For a managed hosting service, it is useful to keep notes on what changed before the outage. That information helps support teams isolate the root cause faster and reduce downtime.

Best practices for healthier websites

To keep uptime high and health stable, use a preventive approach rather than reacting only after incidents. The most effective habits are:

  • keep the CMS and extensions updated;
  • remove unused plugins, themes, and old test data;
  • monitor backup success and test restores periodically;
  • track SSL and domain renewal dates;
  • avoid running heavy maintenance tasks during traffic peaks;
  • use caching where appropriate;
  • optimize images and database tables when needed;
  • set up uptime alerts and resource notifications.

These practices support a stable hosting environment and help reduce the chance of service interruption, especially for websites that serve customers across different European time zones.

FAQ

How often should I check website uptime?

Uptime should be monitored continuously with automated checks. In addition, review alerts daily and inspect the site manually at least weekly. High-traffic or business-critical sites may need more frequent review.
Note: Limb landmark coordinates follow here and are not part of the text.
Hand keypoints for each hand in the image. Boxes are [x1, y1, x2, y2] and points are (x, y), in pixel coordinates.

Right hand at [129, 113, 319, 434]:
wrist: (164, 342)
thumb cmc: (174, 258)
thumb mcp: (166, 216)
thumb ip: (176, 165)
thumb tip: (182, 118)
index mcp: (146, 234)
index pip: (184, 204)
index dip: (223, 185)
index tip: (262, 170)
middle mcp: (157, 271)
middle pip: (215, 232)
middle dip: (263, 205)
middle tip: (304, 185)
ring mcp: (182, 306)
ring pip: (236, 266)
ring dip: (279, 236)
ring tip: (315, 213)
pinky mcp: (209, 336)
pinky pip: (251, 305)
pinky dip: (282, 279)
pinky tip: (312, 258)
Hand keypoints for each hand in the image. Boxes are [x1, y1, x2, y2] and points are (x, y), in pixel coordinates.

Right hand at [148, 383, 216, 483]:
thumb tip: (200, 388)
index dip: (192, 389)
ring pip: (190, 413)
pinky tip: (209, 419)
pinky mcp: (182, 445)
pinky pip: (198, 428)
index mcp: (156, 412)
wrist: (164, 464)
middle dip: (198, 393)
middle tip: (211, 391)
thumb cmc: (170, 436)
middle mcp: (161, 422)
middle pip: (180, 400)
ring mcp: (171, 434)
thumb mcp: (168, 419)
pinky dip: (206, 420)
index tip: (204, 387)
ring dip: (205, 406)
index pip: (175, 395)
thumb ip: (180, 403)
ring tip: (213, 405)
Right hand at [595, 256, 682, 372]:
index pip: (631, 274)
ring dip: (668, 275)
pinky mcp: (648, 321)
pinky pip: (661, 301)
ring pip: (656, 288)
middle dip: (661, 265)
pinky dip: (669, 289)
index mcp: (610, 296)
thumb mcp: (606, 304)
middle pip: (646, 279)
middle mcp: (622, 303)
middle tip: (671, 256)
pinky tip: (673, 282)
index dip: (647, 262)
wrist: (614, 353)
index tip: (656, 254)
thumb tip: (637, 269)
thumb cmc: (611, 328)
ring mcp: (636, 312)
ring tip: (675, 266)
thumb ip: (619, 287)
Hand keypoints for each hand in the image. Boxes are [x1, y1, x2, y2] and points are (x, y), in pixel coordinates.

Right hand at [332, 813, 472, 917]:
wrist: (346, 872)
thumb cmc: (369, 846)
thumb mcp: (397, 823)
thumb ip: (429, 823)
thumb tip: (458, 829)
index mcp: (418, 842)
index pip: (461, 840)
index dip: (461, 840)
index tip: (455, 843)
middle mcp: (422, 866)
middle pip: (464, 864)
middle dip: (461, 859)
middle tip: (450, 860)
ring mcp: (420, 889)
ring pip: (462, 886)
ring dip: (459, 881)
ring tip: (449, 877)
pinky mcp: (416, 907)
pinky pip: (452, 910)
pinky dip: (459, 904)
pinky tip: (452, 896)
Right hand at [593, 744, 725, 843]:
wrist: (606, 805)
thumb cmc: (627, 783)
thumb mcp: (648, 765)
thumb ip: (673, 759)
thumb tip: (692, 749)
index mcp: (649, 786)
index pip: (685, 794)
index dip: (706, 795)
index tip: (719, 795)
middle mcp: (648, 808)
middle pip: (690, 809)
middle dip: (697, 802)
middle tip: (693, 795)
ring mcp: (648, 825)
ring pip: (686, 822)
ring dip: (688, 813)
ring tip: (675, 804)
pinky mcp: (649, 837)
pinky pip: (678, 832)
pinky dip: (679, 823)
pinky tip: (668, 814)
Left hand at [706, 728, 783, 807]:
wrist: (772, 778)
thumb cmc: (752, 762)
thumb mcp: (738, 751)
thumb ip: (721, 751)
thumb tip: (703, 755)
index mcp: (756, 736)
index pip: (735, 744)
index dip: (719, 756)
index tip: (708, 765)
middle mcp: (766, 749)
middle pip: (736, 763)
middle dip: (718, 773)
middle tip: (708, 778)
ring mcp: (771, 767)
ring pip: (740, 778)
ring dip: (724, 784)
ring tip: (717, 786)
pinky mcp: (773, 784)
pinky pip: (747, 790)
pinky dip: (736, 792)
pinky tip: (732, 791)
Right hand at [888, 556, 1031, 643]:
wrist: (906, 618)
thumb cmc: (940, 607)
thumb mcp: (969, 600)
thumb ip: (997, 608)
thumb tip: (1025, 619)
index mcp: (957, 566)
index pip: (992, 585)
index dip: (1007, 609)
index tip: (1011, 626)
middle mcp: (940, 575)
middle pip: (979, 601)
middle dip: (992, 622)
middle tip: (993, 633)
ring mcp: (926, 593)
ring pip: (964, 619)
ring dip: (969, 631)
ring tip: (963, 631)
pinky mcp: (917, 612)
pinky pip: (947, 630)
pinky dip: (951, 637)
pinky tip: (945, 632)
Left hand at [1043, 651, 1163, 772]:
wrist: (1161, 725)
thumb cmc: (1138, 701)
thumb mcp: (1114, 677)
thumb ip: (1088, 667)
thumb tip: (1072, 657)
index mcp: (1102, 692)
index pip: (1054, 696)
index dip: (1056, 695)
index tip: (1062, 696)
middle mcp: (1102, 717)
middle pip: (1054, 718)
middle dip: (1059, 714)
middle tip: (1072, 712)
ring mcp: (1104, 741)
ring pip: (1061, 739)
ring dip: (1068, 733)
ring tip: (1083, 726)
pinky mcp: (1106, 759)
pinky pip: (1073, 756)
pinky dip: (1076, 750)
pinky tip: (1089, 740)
What is the difference between uptime monitoring and health monitoring?

Uptime monitoring checks whether the site is reachable. Health monitoring goes further and looks at response quality, error codes, performance, SSL validity, logs, and resource usage.

Can a site be online but still unhealthy?

Yes. A site may return a page in the browser while still having broken forms, slow database queries, failed scripts, or certificate issues. That is why health checks are important in addition to basic uptime checks.

Where should I look first in Plesk if the website is down?

Start with domain status, logs, resource usage, and SSL settings. Then check whether the issue is limited to one domain or affects multiple sites in the same subscription.

What are the most common causes of unexpected downtime?

Common causes include resource exhaustion, PHP or application errors, expired SSL certificates, DNS mistakes, plugin conflicts, failed updates, and full disk space.

Should I check backups as part of website health?

Yes. Backups are part of overall health because a site is not fully protected unless recent backups exist and can be restored successfully. Backup verification should be part of routine maintenance.

Conclusion

Checking website uptime and health is not a one-time task. It is a routine part of maintaining a stable hosting environment and a reliable user experience. By combining external uptime monitoring, control panel checks, log reviews, SSL validation, resource monitoring, and real user journey testing, you can catch issues before they affect visitors.

For websites managed in Plesk or a similar hosting platform, a simple checklist is often enough to keep problems under control. Regular maintenance protects performance, reduces downtime, and helps ensure your site remains available and healthy for users across Europe.